The first of Zoë’s songs I fell in love with, “Gold and Smoke” carries the confidence of a woman who is greeted with constant success while telling the story of the so called “King of the Gamblers.” It carries the feeling of someone who has the attention of the room as they tell their story in whatever town they’re passing through. The opening line, “I have coins in my pocket, good sense in my head; if you think that I need much else your poor soul’s been misled,” sets the listener up for a wondrous tale of the rich vagabond who loves the life they lead. With a chorus of “Gold and Smoke is my romance tonight,” how could you not wish to join the storyteller on their ventures?
2: 45 Fever

45 Fever is just fun. The catchy rhythm of the guitar strum, the vocal slide on “newspapers,” the shift to a more staccato song style in the chorus, the periodic background vocals… there are so many things that make this song stand out in Zoë’s catalogue.

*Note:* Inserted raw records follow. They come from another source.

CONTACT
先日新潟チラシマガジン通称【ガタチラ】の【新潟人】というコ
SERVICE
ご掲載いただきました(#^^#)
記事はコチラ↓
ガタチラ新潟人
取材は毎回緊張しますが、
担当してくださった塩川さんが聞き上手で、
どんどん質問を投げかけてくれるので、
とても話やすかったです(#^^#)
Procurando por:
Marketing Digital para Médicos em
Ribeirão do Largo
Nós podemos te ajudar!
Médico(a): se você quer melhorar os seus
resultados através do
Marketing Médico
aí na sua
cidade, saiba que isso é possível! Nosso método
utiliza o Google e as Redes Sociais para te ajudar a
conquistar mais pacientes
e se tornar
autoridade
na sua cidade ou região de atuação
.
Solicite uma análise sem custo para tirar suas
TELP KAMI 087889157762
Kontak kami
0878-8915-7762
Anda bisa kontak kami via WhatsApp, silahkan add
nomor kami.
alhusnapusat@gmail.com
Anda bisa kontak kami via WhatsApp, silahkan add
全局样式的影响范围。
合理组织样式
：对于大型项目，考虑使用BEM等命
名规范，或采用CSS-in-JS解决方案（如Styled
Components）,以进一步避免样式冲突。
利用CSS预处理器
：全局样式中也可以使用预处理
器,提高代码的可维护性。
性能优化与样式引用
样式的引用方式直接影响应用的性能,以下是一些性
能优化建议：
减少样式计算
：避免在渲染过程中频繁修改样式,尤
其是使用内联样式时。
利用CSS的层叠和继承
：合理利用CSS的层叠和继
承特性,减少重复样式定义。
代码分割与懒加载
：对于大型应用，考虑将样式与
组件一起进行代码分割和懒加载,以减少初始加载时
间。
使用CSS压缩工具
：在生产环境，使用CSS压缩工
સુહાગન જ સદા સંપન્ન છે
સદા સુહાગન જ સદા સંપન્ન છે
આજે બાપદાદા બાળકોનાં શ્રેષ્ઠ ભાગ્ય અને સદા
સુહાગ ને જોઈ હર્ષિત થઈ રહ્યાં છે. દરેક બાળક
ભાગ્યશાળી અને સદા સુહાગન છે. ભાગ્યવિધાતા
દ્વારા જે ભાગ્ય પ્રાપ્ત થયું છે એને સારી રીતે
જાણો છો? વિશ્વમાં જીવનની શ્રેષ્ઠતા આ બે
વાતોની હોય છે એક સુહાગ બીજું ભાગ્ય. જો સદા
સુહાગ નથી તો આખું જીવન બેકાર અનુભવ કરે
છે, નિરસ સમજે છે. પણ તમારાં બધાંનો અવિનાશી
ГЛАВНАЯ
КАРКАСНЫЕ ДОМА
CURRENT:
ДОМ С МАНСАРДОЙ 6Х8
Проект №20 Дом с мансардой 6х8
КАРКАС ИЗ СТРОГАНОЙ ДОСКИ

I’m not particularly passionate about the sudden addition of the shaker during the chorus, but it doesn’t detract from my enjoyment of this song, and like all of Zoë’s music, it tells a great tale of a “delusional man who thinks he’s a cowboy” – her words, not mine.
1: She’s a Highwayman

This is the most straightforward story of them all, and if tale sounds slightly familiar, that’s because it’s a different take on the old folk song “The Female Highwayman”/”The Lady Turned Highwayman”. The original song ends after ‘Silvie’ robs her love to test his loyalty, but Zoë’s take looks inside the mind of the protagonist and considers what happened after she got a taste of freedom. The melody varies much more than the original folk song, but the straightforward pairing of vocals and guitar keeps the folk feel alive. The uplifting tone of the song matches the lyrics perfectly, and the song very much deserves its spot as the most played song of Zoë’s on Spotify – and its spot at the top of this list.